Anybody who has received wildly different reactions to a paper they wrote, outfit they bought, or social media post they shared knows how frustrating this kind of noisy feedback can be. You’re left without a clear sense of how to proceed.

4. How can feedback be an effective tool in fighting “impostor syndrome”?

People who are struggling with feeling like a fraud can be tremendously helped by the support and reassuranc­e that come from feedback that essentially says, “Your input and insights are valuable. We’re really glad you’re here.” Even the smallest gestures of welcoming and belonging can have a powerful impact. They’re like imposterism kryptonite. 

5. What’s an important pitfall to avoid when delivering feedback? When receiving it?

When delivering feedback, it can be helpful to first check if the person is actually ready to receive your feedback. A cognitive psychologist named LeeAnn Renninger offers a couple of questions you can try asking. One is—and I’m paraphrasing a bit—“Do you have a few minutes to talk about how that meeting/presentation/interview/project went?” The other is something like, “I have some ideas on possible ways to improve. When would be a good time to share them?” The key to both questions is to understand that surprise feedback is risky feedback. Blindsiding someone—especially with criticism—isn’t typically a great way to build rapport. 

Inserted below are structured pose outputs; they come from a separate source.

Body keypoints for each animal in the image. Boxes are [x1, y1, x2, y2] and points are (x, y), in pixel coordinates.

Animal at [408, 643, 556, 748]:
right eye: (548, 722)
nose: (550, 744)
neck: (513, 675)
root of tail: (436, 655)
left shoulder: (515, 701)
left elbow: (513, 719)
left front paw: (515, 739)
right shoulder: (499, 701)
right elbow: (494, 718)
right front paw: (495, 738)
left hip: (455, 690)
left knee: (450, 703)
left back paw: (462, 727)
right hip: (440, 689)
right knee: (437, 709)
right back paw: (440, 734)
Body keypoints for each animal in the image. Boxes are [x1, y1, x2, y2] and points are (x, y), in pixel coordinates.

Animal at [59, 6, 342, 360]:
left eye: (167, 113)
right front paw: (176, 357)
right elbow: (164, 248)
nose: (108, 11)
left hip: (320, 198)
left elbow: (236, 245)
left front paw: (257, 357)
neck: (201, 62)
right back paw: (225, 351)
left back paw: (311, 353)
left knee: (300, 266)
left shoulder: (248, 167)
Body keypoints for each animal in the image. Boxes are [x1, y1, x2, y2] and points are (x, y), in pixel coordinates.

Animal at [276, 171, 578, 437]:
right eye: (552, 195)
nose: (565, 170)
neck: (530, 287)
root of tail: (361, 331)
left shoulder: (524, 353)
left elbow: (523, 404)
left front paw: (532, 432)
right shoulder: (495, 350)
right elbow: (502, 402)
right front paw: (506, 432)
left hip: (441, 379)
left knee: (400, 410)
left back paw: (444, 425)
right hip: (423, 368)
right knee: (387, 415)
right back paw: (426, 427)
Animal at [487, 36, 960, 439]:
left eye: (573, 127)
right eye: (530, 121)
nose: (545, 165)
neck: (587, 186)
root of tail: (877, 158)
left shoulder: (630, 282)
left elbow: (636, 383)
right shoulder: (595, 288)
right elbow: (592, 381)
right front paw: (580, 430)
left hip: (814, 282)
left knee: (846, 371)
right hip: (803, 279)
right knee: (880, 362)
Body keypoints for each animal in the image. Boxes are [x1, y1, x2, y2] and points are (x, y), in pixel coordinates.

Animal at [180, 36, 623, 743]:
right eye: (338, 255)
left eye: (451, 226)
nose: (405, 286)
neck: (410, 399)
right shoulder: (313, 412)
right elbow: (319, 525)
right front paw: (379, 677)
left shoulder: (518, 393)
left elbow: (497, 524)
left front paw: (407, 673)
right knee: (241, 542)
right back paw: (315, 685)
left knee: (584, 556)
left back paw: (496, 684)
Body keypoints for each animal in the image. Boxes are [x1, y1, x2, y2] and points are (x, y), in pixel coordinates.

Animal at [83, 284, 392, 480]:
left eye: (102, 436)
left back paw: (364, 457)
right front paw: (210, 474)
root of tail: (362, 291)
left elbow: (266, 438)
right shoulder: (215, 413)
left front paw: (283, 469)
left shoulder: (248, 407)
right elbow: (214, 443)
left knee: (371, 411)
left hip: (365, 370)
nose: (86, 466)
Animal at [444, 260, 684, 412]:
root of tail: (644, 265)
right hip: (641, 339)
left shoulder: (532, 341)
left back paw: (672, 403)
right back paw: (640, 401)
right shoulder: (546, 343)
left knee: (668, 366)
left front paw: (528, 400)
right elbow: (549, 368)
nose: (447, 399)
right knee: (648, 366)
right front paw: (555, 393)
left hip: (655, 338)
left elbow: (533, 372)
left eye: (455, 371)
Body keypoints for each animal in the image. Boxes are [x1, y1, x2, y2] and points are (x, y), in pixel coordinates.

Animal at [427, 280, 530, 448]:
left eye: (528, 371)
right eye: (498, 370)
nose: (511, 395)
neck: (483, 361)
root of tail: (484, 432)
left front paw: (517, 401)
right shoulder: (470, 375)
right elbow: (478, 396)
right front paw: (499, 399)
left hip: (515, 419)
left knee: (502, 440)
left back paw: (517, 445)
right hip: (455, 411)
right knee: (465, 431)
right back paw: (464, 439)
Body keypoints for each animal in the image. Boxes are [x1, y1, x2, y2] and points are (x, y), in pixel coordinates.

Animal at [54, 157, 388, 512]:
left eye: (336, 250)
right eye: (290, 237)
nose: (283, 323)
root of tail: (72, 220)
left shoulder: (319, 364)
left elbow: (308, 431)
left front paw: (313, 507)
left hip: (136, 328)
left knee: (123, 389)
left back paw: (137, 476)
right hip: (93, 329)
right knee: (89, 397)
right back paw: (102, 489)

As for receiving feedback, I get nervous when people (including myself) only have a single, homogeneous source of feedback. Less than ideal things tend to happen, for example, when teenagers exclusively get feedback from other teenagers or when dads exclusively get feedback from other dads. A better approach, in my view, is to create a productively diverse “Feedback Board of Directors.” Groupthink isn’t a feedback virtue.